Travis freeman grew up playing football in the small town of Corbin, Kentucky. But at 12 years old, an excruciating migraine changed his playbook forever.

“I had a headache that lasted 9 straight days,” Travis Freeman told FoxNews.com. “When I woke up on the morning of the 10th day, the headache was gone, but at that point there was a different problem— my left eye was beginning to hurt.”

Travis was rushed to the University of Kentucky emergency room to undergo surgery for a severe sinus infection behind his eyes, which doctors identified as cavernous sinus thrombosis.

“Cavernous Sinus Thrombosis (CST) is actually a clot in one of the major veins at the base of the brain,” Dr. Barrett Katz, a neuro-opthamologist at New York’s Montefiore Medical Center, told FoxNews.com. “These are large venous structures that we call the cavernous sinus.”

Because the vein is a draining system, when it gets clogged, the blood from the eyeball and the orbits backs up and can cause swelling to the optic nerve head. This swelling can damage the optic nerves and potentially cause visual loss on one or both sides.

CST is extremely rare, and most clots are caused by an infection.

“This area is adjacent to the sinuses, so it’s very common for a sinus infection to extend into these cavernous sinuses,” Katz, also a professor of ophthalmology, neurology & neurosurgery at New York’s Albert Einstein College of Medicine, said. “Any facial infection, orbital infection, any infection in the nose, or any infection from the teeth can wind up in this space.”

When Travis finished the surgery, he was completely blind. But he wasn't afraid or resentful. He still had faith.  

“I turned to them [his parents] and said, ‘I think I will see again, but if I don't I can't wait to see what God's going to do through this.’ And that's been my attitude from the very beginning,” Travis said.

Despite his blindness, Travis returned to the football field as a center. With two guards to help him line up, he could blindly snap the ball to the quarterback and then plow forward to block the defensive player in front of him.

“There was no doubt in my mind about whether or not I could actually play football,” Travis said. “When I was back on the football field for the first time, it really felt like home. It felt right.”

Travis' triumph on the field would touch more people than he could have ever imagined— because Hollywood wanted to bring his life story to the big screen. The film, 23 Blast, is a family-friendly tale based on the true events of Travis’ life.

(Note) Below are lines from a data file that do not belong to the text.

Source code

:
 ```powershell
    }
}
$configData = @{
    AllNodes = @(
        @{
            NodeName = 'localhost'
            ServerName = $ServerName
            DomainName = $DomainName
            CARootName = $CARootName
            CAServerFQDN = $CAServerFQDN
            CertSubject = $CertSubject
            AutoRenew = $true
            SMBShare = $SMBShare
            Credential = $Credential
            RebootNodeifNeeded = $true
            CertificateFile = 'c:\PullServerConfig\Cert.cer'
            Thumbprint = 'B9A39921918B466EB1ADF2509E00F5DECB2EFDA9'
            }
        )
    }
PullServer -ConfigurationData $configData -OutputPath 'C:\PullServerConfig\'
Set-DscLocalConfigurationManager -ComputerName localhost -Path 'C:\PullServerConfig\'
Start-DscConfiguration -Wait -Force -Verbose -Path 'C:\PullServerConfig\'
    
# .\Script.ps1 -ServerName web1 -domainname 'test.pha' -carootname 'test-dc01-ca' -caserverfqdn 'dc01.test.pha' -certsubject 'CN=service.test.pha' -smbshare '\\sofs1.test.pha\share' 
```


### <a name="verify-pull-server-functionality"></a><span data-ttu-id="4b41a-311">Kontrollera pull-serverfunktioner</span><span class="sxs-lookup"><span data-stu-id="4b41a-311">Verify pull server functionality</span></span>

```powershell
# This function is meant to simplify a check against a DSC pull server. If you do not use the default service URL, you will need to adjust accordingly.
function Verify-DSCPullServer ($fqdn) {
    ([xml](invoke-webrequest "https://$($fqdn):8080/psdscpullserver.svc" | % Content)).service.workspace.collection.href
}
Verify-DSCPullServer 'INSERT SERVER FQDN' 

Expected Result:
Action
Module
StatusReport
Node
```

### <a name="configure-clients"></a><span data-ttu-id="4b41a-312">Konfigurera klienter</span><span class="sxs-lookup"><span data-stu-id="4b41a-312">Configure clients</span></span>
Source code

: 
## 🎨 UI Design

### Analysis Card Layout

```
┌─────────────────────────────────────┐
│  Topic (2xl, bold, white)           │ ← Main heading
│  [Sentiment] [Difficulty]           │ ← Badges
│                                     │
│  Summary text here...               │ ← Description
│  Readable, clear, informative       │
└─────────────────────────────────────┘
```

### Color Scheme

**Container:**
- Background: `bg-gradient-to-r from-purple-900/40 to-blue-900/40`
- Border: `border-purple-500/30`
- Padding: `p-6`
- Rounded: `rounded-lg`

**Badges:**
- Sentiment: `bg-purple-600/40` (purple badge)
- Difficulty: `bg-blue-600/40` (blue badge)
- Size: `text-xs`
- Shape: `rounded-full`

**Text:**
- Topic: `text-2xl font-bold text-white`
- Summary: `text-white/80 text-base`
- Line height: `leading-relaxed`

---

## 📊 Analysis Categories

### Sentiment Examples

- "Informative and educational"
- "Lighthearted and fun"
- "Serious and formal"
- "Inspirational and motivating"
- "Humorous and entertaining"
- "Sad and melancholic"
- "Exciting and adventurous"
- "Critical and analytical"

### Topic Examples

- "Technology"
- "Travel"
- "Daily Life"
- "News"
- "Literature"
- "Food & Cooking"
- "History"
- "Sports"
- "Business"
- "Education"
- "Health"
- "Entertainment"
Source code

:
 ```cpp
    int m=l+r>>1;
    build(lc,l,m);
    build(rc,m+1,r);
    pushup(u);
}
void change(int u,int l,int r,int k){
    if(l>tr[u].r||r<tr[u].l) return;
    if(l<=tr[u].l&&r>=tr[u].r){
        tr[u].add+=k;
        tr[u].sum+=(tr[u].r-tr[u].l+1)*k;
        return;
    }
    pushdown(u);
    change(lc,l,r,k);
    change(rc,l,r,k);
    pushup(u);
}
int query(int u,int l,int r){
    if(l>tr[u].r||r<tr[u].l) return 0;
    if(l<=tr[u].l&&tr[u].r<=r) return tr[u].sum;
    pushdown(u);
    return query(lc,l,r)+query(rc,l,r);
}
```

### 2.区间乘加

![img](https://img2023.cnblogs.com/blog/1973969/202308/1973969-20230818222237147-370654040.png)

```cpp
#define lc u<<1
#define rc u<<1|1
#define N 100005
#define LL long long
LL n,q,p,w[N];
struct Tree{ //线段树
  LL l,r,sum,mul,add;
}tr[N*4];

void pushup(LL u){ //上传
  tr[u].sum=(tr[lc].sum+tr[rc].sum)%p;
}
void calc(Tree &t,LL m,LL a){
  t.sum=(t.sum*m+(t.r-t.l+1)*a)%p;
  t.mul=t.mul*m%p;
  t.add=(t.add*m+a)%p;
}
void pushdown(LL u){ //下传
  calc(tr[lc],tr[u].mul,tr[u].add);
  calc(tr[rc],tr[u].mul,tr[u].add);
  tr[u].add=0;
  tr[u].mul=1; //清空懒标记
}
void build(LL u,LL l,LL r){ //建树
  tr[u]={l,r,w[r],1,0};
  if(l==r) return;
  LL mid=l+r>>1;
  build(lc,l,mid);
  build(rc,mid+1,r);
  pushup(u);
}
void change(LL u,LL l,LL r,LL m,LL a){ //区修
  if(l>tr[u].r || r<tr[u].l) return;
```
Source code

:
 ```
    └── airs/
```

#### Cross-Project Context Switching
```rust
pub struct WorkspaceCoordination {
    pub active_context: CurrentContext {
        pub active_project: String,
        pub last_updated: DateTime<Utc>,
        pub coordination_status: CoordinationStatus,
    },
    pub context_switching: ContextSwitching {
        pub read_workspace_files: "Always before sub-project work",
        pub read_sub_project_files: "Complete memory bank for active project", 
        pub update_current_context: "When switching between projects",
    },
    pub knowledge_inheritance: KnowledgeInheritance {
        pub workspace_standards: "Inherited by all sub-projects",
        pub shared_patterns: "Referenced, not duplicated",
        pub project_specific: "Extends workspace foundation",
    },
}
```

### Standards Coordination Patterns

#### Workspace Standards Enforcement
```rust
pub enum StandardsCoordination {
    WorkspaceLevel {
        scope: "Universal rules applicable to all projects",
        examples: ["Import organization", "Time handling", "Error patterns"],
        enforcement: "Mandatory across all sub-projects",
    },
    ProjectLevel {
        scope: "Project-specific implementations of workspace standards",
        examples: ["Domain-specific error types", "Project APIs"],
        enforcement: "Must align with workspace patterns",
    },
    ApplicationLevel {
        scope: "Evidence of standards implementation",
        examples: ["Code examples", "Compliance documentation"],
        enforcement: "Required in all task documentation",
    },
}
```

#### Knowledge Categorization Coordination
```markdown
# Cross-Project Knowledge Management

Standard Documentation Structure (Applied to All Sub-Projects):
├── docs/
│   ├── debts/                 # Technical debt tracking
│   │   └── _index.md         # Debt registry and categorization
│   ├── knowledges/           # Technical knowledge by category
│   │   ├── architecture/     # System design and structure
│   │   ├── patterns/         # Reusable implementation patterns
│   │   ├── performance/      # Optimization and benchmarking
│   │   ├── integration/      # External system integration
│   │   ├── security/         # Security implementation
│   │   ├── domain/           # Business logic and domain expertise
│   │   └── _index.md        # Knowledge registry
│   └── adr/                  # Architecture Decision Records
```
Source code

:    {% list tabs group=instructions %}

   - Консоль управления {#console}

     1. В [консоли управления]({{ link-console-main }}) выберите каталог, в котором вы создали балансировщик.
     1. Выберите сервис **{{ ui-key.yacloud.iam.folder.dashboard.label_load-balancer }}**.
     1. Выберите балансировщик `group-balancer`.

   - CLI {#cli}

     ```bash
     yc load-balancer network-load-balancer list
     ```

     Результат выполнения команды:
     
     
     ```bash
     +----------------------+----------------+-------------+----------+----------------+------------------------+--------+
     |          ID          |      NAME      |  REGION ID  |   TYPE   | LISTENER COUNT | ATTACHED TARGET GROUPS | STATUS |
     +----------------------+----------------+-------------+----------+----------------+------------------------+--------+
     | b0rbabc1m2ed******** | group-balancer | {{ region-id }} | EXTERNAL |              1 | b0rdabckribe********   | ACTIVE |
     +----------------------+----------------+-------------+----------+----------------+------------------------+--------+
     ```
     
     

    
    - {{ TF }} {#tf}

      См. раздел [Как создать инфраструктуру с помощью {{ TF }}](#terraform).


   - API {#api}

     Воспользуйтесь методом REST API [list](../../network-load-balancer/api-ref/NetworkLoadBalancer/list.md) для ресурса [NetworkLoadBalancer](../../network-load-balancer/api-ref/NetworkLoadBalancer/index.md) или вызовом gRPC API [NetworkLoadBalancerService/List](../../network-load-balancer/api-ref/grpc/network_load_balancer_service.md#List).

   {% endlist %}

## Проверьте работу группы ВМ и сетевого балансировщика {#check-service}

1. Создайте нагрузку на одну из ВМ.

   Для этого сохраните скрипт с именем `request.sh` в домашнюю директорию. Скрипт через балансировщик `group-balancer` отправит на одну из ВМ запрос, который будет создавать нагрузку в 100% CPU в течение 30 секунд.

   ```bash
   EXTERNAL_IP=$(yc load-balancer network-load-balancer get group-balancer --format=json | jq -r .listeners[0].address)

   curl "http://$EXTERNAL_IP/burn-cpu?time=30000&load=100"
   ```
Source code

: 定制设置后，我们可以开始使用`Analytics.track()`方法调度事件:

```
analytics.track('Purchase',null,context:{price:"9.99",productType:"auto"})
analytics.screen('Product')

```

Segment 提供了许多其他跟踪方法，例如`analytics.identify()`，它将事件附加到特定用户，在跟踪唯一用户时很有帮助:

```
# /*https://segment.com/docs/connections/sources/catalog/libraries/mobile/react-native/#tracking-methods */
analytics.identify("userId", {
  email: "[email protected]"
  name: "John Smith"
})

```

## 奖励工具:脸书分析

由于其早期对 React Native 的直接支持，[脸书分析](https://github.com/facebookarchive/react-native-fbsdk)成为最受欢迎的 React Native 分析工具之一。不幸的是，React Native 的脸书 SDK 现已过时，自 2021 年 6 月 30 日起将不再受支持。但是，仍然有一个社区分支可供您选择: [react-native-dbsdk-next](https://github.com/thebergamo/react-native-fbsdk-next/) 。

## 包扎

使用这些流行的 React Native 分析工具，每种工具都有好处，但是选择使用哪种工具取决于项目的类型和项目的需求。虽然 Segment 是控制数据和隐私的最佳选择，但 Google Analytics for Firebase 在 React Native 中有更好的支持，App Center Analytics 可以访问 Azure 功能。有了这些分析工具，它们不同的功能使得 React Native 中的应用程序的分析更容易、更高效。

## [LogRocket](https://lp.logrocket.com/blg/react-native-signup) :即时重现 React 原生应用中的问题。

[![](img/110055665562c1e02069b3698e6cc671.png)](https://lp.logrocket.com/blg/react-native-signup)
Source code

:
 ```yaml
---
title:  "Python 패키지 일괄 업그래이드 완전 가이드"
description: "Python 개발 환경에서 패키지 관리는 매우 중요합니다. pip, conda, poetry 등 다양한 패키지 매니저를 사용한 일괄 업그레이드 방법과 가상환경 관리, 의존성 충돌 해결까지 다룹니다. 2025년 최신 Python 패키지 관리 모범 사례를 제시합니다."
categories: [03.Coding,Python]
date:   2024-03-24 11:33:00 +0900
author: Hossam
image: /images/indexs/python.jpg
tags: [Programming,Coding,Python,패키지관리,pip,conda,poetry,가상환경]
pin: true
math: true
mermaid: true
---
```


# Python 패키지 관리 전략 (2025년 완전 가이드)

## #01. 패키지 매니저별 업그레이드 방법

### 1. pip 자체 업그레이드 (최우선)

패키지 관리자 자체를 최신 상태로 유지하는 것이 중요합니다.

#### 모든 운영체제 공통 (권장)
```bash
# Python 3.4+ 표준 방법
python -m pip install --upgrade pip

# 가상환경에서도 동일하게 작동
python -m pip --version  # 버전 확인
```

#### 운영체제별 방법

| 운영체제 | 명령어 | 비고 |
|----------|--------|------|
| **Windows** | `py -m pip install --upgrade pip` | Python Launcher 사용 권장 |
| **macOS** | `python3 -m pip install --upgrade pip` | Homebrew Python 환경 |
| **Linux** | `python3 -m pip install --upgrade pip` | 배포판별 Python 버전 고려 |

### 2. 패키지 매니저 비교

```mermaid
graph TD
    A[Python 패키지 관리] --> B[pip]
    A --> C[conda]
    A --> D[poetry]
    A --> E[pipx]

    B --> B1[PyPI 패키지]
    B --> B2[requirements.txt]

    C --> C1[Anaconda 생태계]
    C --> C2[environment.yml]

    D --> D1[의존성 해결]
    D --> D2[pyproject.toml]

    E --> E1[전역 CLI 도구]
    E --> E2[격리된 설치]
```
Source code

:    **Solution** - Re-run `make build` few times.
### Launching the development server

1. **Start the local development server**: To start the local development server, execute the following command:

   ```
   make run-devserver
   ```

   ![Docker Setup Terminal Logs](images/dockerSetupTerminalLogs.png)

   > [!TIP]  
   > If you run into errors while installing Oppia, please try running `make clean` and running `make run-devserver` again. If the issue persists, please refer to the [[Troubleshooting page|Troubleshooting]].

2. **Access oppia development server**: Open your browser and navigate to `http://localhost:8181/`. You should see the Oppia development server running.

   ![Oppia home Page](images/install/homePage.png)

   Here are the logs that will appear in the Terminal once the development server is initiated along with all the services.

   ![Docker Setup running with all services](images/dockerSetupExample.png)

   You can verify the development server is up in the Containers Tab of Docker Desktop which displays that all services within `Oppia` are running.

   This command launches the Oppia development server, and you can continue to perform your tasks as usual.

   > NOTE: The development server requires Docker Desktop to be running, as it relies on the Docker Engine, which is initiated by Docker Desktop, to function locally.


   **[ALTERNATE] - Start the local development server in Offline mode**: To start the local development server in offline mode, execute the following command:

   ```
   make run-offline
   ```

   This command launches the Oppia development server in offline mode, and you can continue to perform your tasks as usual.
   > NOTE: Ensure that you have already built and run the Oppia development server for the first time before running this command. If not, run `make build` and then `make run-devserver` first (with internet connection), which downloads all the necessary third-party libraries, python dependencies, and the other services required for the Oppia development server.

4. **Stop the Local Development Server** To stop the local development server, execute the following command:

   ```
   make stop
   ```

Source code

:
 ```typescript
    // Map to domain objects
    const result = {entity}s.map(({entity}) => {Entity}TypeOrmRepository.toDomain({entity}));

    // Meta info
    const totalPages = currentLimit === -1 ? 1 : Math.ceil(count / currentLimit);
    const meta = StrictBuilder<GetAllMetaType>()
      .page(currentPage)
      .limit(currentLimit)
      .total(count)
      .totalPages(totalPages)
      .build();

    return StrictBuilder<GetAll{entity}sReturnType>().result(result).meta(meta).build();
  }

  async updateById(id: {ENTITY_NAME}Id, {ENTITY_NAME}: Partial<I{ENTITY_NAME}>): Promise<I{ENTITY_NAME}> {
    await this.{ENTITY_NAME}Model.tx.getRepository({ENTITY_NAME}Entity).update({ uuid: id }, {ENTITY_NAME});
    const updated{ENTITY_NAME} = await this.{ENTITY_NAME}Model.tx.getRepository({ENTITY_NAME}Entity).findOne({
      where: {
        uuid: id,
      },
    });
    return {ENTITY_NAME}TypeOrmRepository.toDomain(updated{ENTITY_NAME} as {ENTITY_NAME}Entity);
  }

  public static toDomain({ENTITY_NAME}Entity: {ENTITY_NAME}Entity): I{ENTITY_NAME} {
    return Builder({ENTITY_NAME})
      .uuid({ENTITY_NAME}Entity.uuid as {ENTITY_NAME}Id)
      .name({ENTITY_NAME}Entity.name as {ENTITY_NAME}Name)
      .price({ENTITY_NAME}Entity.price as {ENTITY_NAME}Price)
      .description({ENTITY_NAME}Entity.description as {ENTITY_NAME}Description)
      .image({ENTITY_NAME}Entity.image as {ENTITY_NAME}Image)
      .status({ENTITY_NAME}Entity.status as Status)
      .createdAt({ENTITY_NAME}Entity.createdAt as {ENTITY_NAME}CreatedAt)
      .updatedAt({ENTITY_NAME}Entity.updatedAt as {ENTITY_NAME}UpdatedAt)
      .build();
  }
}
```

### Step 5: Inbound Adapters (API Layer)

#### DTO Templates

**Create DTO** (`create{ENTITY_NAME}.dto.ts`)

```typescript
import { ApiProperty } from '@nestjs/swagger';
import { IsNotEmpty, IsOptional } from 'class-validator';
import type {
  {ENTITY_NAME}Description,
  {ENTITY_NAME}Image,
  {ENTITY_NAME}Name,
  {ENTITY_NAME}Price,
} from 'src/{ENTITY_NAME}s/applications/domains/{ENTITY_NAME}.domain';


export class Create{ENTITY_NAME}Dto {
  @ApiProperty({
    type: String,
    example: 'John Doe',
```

“It was one of the most compelling stories I had ever read, and I was so excited by it,” Dylan Baker, director of 23 Blast, told FoxNews.com. “At first I looked at it in the eyes of a guy who wanted to tell a neat story, but my eyes really opened wider than that when I met Travis and his family. The more I got to know them, the more I wanted to make this movie all that it could be.”

23 Blast was shot entirely on location in Corbin, Kentucky. Baker said Travis and his family came by the set every day, allowing the cast to shower them with questions.

“We are a very small budget film,” Baker said. “We didn’t have much help for him [actor Mark Hapka, who played the role of Travis Freeman], so he showed up and said, ‘Can I wear those black glasses?’ and I said, ‘No, Travis never wears glasses,’ and he said, ‘Well, can I keep my eyes closed?’, and I said, ‘Nope, Travis keeps his eyes open.’”

So Mark had to learn to focus on something other than the person he was talking to,” Baker added.

The movie has love, drama and even some laughs.

“We never told the officials or the other teams [that he was blind]— we didn’t want them to treat me or our team any differently— but that did make for some funny stories about me running over officials. And I ran over to the wrong huddle one time,” Travis said.

Travis' story is one of overcoming seemingly insurmountable hurdles— one that illustrates the idea that disability does not equal inability.

“I don't know if I would want to get my sight back right now,” Travis said. “I know that I would not trade the experiences I've had over the past 21 years for all the sight in the world.”